▶ [Exercise goal] Where the string "vert" occurs in a line of the entries below, copy that line.

Stored data:
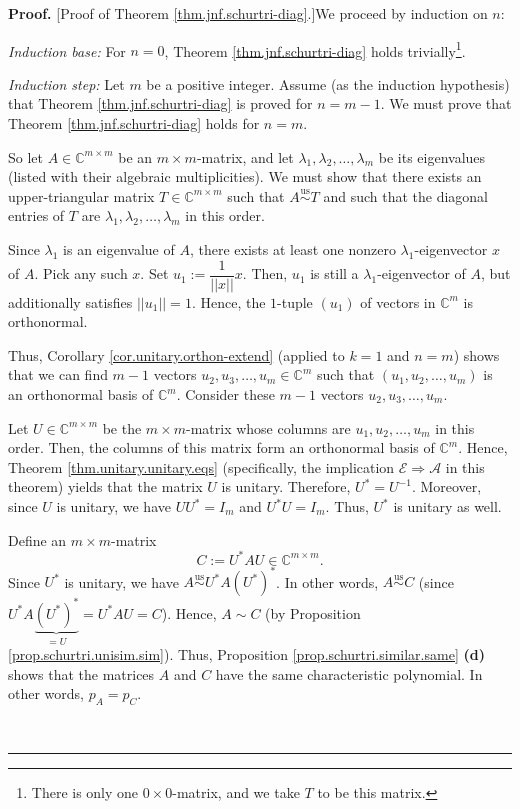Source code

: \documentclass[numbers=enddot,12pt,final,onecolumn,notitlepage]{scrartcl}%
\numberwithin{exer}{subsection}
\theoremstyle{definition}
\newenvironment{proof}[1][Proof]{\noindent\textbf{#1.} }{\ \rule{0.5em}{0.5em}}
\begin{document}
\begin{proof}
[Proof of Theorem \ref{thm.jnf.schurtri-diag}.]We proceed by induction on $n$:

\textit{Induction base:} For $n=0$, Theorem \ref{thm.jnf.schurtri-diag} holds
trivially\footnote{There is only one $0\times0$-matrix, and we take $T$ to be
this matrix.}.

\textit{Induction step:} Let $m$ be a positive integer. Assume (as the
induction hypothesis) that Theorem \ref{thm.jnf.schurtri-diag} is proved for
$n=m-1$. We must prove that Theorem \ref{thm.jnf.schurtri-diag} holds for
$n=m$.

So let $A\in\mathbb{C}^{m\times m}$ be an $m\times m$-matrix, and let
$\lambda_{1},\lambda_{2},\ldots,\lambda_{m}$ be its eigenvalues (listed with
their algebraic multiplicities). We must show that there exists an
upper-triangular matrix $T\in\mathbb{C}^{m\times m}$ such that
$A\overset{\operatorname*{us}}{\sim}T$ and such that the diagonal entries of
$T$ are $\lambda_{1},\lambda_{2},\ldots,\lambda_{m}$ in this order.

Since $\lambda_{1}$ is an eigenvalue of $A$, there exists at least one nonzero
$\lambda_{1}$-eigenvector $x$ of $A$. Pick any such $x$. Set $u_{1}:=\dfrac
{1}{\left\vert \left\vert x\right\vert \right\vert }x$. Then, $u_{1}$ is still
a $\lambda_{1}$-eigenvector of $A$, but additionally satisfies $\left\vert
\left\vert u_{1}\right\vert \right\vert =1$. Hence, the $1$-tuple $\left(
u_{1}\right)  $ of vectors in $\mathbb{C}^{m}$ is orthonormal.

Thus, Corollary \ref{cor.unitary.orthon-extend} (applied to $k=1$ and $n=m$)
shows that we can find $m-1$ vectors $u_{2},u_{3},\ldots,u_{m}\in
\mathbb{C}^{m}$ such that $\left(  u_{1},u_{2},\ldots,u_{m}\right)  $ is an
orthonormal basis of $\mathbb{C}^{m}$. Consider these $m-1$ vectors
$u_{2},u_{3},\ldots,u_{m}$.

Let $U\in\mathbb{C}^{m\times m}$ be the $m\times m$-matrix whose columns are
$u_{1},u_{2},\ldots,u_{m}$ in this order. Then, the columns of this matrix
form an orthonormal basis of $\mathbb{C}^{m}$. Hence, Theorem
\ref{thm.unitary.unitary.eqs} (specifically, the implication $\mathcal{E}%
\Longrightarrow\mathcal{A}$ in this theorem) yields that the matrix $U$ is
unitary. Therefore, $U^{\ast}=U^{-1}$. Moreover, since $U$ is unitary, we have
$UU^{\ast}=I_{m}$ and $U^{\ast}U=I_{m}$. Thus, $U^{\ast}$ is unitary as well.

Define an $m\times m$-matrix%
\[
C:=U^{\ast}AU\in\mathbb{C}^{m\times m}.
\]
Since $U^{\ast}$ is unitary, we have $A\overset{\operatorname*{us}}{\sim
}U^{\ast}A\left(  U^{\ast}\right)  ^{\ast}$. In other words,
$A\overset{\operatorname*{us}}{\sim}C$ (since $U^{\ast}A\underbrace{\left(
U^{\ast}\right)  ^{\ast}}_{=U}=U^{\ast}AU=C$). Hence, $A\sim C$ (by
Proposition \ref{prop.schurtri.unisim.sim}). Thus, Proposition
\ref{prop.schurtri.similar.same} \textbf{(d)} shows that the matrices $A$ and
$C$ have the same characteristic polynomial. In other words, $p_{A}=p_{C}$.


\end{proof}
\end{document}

--

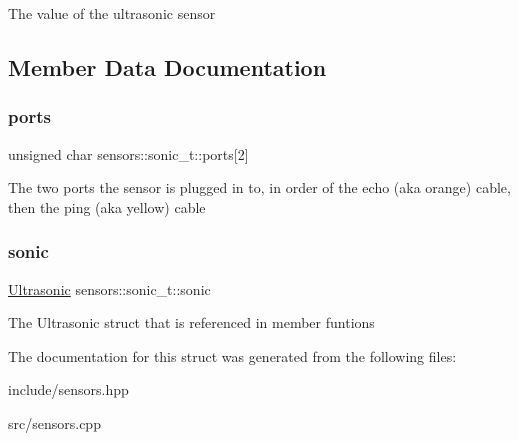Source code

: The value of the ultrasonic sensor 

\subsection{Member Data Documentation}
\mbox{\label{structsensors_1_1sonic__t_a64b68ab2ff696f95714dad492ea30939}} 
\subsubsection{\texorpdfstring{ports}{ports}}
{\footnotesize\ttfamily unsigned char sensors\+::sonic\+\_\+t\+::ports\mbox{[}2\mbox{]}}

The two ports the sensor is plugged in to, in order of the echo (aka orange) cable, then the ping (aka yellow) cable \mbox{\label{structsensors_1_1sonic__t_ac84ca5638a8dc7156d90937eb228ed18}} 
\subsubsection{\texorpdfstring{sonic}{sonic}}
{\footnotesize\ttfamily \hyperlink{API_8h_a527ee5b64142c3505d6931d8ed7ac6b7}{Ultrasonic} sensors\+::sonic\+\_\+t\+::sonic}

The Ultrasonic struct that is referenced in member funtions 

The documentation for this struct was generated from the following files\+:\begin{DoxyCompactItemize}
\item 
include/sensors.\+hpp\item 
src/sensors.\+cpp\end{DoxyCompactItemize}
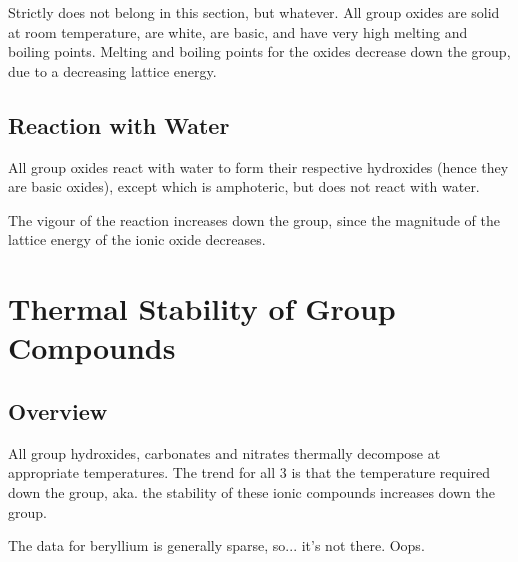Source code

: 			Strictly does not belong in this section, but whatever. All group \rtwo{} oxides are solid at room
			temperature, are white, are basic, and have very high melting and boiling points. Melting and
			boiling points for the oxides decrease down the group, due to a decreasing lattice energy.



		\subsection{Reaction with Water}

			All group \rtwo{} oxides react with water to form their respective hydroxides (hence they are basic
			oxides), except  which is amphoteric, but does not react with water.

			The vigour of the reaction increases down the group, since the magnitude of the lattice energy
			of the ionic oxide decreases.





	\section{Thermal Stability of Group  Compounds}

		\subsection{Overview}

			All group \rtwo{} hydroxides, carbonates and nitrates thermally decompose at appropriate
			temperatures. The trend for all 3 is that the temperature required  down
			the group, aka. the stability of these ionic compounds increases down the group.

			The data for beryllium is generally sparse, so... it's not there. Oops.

...

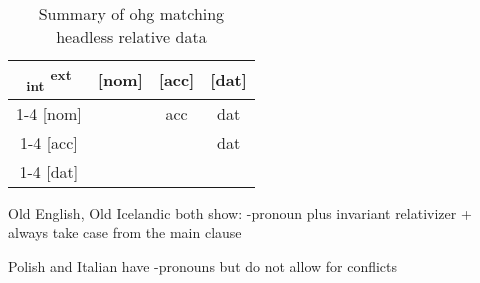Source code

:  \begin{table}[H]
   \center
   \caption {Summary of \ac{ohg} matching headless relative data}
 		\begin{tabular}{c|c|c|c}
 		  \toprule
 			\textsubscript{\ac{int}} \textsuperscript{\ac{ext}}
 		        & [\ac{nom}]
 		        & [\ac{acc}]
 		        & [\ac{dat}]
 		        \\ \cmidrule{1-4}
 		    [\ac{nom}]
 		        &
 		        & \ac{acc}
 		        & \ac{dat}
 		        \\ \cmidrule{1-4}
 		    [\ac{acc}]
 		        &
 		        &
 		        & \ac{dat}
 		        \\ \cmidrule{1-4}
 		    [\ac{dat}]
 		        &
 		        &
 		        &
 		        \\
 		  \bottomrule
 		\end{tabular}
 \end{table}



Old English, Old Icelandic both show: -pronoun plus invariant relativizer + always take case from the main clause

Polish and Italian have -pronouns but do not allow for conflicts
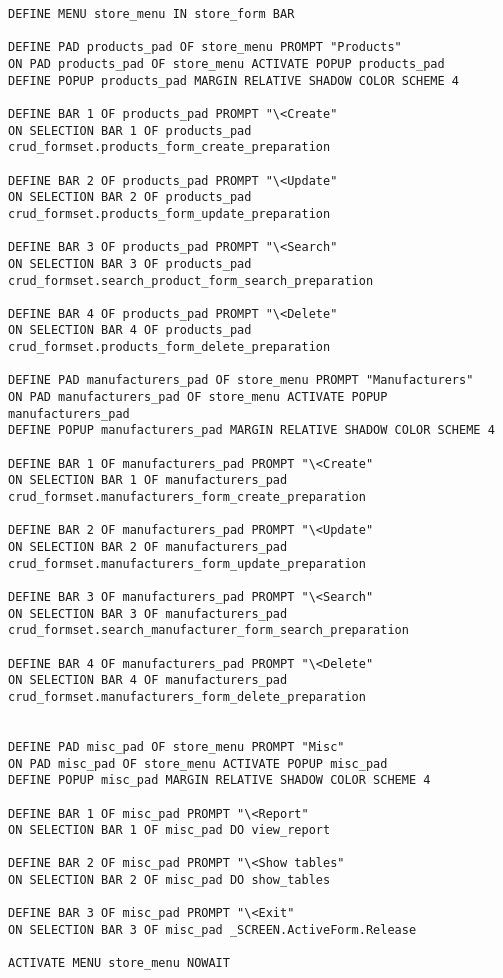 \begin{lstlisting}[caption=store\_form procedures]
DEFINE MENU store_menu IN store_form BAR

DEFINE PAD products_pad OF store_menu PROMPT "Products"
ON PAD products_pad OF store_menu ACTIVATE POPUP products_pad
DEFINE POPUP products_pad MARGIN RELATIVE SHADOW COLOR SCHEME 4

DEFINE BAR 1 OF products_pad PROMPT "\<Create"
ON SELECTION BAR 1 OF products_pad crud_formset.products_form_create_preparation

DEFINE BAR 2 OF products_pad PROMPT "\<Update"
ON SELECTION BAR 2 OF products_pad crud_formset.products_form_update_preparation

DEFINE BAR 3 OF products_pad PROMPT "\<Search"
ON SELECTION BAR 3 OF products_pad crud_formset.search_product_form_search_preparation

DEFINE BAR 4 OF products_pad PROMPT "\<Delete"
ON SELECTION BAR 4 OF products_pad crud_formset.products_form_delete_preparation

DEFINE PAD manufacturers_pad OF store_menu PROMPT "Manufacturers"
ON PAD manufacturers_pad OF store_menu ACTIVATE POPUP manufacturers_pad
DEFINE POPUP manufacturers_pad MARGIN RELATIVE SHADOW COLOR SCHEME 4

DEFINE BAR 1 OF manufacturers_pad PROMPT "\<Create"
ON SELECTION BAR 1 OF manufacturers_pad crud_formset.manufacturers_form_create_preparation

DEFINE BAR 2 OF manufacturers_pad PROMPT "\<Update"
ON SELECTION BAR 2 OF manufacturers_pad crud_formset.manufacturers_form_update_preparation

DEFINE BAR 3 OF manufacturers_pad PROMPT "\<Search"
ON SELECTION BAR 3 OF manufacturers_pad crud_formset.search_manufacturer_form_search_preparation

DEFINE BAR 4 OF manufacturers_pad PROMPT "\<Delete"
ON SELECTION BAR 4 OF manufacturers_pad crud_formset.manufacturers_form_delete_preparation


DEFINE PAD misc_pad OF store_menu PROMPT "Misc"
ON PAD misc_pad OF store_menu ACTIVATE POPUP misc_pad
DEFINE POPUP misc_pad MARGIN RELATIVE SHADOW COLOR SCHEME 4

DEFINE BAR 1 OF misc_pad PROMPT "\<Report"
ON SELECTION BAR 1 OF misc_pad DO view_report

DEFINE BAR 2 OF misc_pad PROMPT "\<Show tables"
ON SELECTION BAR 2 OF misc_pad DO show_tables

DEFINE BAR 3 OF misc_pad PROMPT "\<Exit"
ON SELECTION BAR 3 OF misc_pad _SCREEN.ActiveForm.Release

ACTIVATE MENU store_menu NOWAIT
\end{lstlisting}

▶ [Answer section]
{1}{\left\vert \left\vert x\right\vert \right\vert }x$. Then, $u_{1}$ is still
a $\lambda_{1}$-eigenvector of $A$, but additionally satisfies $\left\vert
\left\vert u_{1}\right\vert \right\vert =1$. Hence, the $1$-tuple $\left(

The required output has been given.